Speaking at a London seminar hosted by Micron and its UK distributor Boston last month, the Center's managing director, Tho Nguyen, said that whereas there are many sources of funding for software research, opportunities with hardware are much less common, which makes the CAP an attractive project for academics to get involved with.
You don't get so much access to hardware.
One way to think of Automata is as the world's fastest, most efficient regular expression matcher. It aims to bring a new level of performance to pattern matching, which has applications across a wide variety of disciplines, from speech recognition and fraud detection to DNA research and particle physics. Tests by researchers at CAP have shown some operations being performed hundreds of times faster than with a conventional CPU.
For example, a process called brill tagging, which is used in semantic analysis, shows a 276-fold speed advantage when analyzing text against 1729 different rules in parallel. Nguyen marvels:
It's just simply unfair. It's quite amazing the efficiency of this.

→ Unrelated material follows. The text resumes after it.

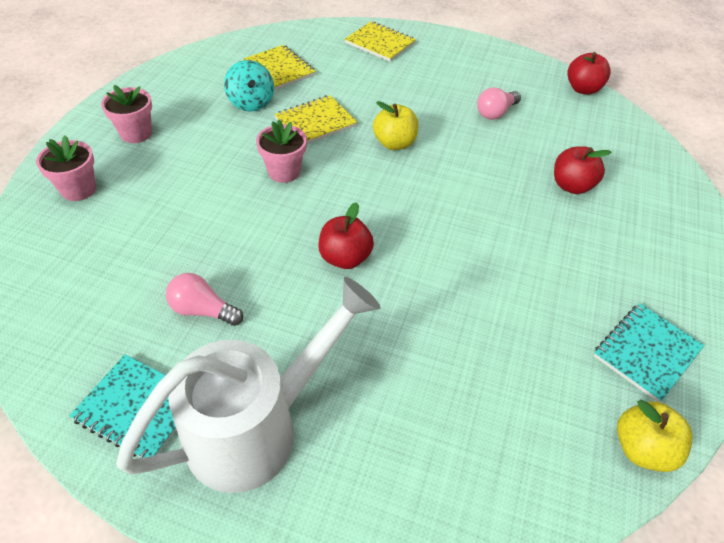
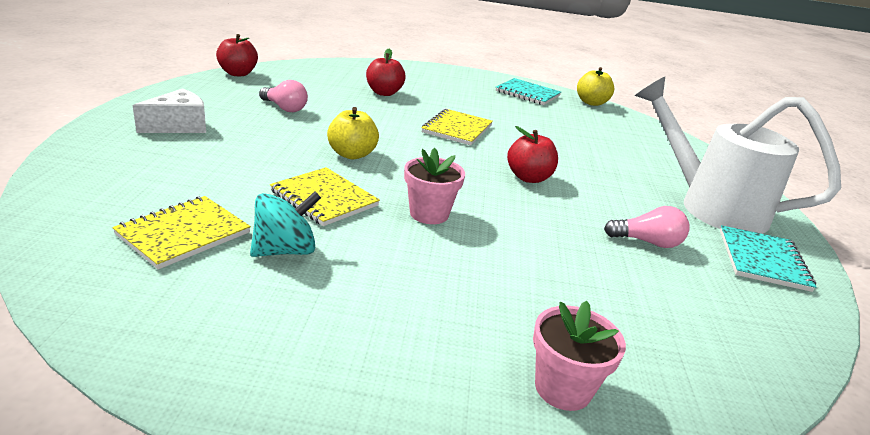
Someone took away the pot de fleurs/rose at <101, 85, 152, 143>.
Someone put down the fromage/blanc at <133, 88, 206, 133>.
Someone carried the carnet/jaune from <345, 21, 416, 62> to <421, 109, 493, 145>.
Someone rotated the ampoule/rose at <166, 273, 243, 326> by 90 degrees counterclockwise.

The most accessible explanation of how Automata works is a car park analogy, which can be viewed in a video on the CAP website. Imagine you were looking for a single license plate in a car park that had a millon cars randomly parked. A traditional processor checks each car's plate sequentially, but Automata has a comparator in each space, which allows it to check them all in parallel and find the license plate instantly.
That's not all. The spaces can also talk to those around them, which means you can look for cars parked in a pattern, for example two green cars next to each other. And the pattern matching can be fuzzy, allowing for variations within the pattern.
It's that fuzzy pattern matching that makes the technology so promising in fields as varied as bioinformatics and social media analysis. One early adopter is the US particle physics laboratory Fermilab, which sees great potential in experimental high energy physics.
The search for high energy particles such as the Higgs boson — even dark matter — depends on being able to detect the distinctive energy patterns these particles generate. But the data analysis challenges are enormous. To see one Higgs means analyzing a hundred trillion collisions, and if you don't notice within ten microseconds, you'll miss the chance to collect additional data.
Automata is useful because it's good at separating out the data associated with each of the many colliding particles — akin to separating a jumbled collection of jigsaw puzzles all thrown up in the air together. That in turn makes it easier to spot the one occurence that's different from the rest. "This is exactly how you look for the unknown," remarked one physics expert attending the seminar.
It's early days for this technology, but as we collect more and more data, the ability to analyze those data streams to detect telling patterns is becoming increasingly important. Micron has a lot of work to do to bring Automata into the mainstream, but it seems to be a smart move to enlist the help of the academics at the University of Virginia. Whether we'll see this hardware routinely deployed in enterprise datacenters sometime in the future remains to be seen but its existence is symptomatic of our need for new solutions to the computing challenges of a connected digital world.